AI-based food traceability system
Traceability is a key requirement for food safety: when a problem is identified, all affected batches must be localized within minutes. AI automates chain data collection and ensures that recalls are targeted rather than mass.
Traceability architecture
One-up/One-down principle:
Each participant in the chain knows who received the product from and who gave it to.

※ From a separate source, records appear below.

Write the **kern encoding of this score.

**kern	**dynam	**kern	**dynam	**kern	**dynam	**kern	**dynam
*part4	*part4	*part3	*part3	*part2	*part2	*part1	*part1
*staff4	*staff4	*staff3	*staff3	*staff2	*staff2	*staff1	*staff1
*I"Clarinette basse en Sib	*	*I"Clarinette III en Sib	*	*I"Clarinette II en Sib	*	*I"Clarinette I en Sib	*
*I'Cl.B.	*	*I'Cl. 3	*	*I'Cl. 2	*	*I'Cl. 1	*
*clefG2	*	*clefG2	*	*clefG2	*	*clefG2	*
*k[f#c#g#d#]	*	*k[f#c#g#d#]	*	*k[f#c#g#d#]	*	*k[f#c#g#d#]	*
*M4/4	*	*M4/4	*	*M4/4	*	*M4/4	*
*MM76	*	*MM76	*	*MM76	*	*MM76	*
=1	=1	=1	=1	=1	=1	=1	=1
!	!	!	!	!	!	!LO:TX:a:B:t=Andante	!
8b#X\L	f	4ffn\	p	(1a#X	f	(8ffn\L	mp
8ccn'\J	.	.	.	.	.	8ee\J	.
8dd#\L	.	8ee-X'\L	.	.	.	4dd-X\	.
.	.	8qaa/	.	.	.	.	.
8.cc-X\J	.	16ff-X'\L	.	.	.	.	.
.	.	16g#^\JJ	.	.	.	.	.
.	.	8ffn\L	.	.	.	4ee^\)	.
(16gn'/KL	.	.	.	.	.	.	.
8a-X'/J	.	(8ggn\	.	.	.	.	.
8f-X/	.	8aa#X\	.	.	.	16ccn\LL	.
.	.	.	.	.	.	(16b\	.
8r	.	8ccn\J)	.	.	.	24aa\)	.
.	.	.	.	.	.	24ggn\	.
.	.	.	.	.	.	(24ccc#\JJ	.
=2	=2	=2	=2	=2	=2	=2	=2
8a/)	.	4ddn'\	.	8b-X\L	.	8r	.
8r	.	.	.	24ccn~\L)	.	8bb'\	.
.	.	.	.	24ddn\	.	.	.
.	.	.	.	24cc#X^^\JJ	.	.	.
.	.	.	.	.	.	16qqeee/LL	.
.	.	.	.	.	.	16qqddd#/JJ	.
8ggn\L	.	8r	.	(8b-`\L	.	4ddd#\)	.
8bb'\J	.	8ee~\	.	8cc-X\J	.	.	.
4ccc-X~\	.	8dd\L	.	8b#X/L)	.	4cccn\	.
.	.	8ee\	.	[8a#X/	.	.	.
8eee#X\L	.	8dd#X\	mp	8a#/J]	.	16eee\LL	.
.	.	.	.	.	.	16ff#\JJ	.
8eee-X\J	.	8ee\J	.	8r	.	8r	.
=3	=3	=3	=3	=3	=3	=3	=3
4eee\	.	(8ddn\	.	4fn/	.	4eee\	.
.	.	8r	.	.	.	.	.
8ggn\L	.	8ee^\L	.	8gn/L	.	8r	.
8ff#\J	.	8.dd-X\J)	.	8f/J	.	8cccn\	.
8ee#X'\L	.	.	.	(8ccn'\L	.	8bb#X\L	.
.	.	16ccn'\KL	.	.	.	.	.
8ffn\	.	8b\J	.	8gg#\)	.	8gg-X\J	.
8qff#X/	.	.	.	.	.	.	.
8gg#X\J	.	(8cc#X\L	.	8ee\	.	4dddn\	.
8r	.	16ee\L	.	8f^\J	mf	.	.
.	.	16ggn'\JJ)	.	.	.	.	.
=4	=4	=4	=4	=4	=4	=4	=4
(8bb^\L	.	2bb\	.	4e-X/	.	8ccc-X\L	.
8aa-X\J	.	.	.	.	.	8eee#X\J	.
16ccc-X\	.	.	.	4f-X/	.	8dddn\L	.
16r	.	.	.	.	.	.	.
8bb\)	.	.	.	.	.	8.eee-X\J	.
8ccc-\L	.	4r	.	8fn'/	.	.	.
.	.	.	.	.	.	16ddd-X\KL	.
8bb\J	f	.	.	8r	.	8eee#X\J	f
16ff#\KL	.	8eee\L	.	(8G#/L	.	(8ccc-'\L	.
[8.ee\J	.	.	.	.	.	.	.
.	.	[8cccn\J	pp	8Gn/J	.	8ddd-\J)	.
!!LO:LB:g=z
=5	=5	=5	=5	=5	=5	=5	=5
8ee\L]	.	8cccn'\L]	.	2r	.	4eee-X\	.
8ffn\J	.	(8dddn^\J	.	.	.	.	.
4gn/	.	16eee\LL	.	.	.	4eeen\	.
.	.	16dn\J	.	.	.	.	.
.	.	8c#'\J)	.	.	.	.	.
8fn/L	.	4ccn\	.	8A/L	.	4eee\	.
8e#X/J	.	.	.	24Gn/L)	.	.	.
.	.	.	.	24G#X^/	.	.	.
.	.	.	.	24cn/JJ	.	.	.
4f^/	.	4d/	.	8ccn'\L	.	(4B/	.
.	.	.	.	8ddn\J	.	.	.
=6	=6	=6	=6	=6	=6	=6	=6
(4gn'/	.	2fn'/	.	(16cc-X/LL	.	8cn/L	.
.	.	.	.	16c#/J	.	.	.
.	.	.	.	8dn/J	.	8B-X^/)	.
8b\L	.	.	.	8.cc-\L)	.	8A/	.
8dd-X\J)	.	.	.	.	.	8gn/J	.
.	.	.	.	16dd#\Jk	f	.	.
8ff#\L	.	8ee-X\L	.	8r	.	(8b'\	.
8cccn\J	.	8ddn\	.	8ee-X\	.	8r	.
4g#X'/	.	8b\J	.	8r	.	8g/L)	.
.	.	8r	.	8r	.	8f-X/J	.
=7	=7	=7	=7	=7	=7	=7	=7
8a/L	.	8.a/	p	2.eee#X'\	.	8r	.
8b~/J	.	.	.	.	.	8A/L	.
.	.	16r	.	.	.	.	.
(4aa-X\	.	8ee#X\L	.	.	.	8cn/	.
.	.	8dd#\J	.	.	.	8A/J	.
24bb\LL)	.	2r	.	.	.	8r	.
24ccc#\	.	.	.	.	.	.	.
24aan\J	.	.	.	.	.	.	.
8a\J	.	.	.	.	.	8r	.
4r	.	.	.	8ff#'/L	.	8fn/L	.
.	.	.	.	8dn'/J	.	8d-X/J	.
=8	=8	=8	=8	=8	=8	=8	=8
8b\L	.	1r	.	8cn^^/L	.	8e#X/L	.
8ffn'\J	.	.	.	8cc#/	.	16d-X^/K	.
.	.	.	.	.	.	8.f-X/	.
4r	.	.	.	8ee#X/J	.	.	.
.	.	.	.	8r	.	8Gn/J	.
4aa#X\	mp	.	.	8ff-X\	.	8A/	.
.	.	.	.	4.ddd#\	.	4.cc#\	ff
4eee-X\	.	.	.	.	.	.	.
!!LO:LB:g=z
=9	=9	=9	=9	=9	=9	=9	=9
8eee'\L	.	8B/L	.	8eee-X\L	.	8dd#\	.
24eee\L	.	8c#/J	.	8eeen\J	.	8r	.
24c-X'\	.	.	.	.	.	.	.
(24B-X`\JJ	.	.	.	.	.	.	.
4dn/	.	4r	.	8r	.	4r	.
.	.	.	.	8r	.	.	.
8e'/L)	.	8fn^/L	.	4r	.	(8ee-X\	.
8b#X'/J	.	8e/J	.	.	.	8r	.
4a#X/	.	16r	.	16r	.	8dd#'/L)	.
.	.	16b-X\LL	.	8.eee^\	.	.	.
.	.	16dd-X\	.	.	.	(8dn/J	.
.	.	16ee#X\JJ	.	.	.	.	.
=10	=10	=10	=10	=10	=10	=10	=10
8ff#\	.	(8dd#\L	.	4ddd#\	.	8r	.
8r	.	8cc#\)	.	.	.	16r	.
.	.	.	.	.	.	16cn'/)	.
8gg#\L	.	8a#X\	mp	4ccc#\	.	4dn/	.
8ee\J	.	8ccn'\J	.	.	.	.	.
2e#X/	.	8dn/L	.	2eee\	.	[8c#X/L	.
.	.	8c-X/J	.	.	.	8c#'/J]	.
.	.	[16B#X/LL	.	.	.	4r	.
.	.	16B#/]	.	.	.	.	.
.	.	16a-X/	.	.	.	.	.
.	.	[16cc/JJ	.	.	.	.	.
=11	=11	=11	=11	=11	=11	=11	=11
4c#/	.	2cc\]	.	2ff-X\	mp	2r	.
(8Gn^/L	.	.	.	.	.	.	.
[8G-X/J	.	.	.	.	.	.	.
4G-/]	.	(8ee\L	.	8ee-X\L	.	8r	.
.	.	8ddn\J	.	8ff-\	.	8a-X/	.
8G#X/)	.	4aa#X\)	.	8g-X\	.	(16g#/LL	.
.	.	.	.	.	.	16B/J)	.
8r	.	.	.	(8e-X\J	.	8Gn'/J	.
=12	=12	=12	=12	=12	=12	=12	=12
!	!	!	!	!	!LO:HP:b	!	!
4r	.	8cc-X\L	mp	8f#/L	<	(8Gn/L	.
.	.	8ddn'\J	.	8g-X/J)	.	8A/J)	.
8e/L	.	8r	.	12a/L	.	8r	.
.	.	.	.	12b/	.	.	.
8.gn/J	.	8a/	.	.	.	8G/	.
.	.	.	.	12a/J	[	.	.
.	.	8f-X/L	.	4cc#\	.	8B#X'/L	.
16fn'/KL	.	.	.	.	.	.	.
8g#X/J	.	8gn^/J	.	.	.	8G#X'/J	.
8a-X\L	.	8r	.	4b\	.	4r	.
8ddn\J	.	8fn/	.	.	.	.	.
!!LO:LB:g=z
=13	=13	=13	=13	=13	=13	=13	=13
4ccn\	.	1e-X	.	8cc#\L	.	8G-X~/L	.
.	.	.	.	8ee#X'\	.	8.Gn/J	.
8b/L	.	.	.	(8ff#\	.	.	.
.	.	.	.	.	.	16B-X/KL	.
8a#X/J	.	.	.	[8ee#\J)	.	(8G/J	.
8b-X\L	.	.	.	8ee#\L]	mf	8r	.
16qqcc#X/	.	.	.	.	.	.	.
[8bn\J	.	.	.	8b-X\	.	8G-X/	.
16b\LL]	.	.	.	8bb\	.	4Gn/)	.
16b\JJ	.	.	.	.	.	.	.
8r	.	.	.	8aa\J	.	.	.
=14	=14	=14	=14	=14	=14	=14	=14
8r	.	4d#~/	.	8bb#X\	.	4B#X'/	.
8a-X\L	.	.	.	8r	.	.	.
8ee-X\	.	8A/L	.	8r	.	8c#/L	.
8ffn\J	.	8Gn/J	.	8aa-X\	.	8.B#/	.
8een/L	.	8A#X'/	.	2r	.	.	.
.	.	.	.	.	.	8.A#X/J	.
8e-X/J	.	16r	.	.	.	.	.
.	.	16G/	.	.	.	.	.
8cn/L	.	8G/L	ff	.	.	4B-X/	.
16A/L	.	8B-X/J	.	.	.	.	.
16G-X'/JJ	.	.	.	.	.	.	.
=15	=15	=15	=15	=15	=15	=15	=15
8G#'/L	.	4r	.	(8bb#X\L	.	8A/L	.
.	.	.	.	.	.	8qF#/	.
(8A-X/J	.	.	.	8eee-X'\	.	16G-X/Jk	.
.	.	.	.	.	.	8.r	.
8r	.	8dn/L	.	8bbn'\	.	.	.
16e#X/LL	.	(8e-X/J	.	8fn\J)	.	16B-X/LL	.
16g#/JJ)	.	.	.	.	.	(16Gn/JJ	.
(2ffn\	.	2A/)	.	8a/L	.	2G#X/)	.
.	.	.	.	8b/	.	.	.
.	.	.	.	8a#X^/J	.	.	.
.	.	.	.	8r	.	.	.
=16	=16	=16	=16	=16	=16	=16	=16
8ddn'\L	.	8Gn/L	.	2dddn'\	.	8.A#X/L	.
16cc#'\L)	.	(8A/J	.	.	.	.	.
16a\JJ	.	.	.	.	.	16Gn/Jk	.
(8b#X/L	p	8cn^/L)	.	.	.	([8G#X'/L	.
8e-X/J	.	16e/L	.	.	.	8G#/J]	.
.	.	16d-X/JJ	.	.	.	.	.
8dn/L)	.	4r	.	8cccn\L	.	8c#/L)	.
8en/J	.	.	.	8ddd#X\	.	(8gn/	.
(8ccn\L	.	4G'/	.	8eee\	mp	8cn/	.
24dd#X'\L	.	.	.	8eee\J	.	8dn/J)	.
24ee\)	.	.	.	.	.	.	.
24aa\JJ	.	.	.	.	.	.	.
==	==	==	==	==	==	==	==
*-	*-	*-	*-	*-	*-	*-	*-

AI connects all the links into a graph:
from datetime import datetime
import json
import hashlib
class TraceabilityRecord:
"""Запись прослеживаемости для партии продукта"""
def __init__(self, lot_id, product_code, quantity_kg, timestamp=None):
self.lot_id = lot_id
self.product_code = product_code
self.quantity_kg = quantity_kg
self.timestamp = timestamp or datetime.now().isoformat()
self.inputs = [] # из каких партий сделан (сырьё)
self.processing_params = {} # производственные параметры
self.outputs = [] # в какие партии ушёл (полуфабрикат, готовая)
self.shipments = [] # кому отгружен
def add_input_lot(self, input_lot_id, quantity_used, quality_params=None):
"""Добавить входящую партию сырья"""
self.inputs.append({
'lot_id': input_lot_id,
'quantity_kg': quantity_used,
'quality': quality_params or {},
'timestamp': datetime.now().isoformat()
})
def record_processing(self, params):
"""Записать производственные параметры"""
self.processing_params = {
**params,
'recorded_at': datetime.now().isoformat()
}
def add_shipment(self, destination_id, quantity, transport_conditions=None):
"""Записать отгрузку"""
self.shipments.append({
'destination': destination_id,
'quantity_kg': quantity,
'transport': transport_conditions or {},
'timestamp': datetime.now().isoformat()
})
def generate_lot_hash(self):
"""Хэш записи для верификации целостности"""
data = json.dumps({
'lot_id': self.lot_id,
'inputs': self.inputs,
'processing': self.processing_params
}, sort_keys=True)
return hashlib.sha256(data.encode()).hexdigest()
class TraceabilityGraph:
"""Граф прослеживаемости для анализа и отзывов"""
def __init__(self):
import networkx as nx
self.graph = nx.DiGraph()
def add_lot(self, lot: TraceabilityRecord):
self.graph.add_node(lot.lot_id, data=lot.__dict__)
for inp in lot.inputs:
self.graph.add_edge(inp['lot_id'], lot.lot_id, quantity=inp['quantity_kg'])
for shipment in lot.shipments:
self.graph.add_edge(lot.lot_id, shipment['destination'], quantity=shipment['quantity_kg'])
def recall_simulation(self, problem_lot_id):
"""Выявить все партии, затронутые отзывом"""
import networkx as nx
# Все потомки (вниз по цепи): куда ушёл проблемный продукт
downstream = nx.descendants(self.graph, problem_lot_id)
# Все предки (вверх по цепи): из какого сырья сделан
upstream = nx.ancestors(self.graph, problem_lot_id)
return {
'problem_lot': problem_lot_id,
'downstream_lots': list(downstream),
'upstream_lots': list(upstream),
'total_kg_at_risk': sum(
self.graph.nodes[lot]['data']['quantity_kg']
for lot in downstream
if lot in self.graph.nodes
)
}
Integration with CHESTNY ZANK
Food product labeling:
- Milk and dairy products: from June 1, 2021 (Resolution 1550) - Packaged water: from 2022 - Business: registration in the GIS MT, printing of DataMatrix codes
AI automation of labeling: - Generating a code request → receiving codes → applying them to packaging - Automatic confirmation of entry into circulation upon shipment - Reconciliation: codes in the system vs. physical presence → identifying discrepancies
Analytics and problem prevention
Predictive quality control:
ML model on production data + recall history: - Process parameters out of tolerance → what % of these batches have historically resulted in complaints? - Proactive quarantine: the batch undergoes enhanced inspection before release - Economics: 1 preventive quarantine > 1 recall (10–50 times cheaper)
Cold chain monitoring:
IoT loggers in transport and refrigeration: - Temperature violation → automatic expiration date update - ML calculation of Mean Kinetic Temperature (MKT) based on temperature history - Recalculation of the remaining shelf life of the batch
Development period: 4–6 months for a traceability system with CHESTNY ZNAK integration, a traceability graph, and cold chain monitoring.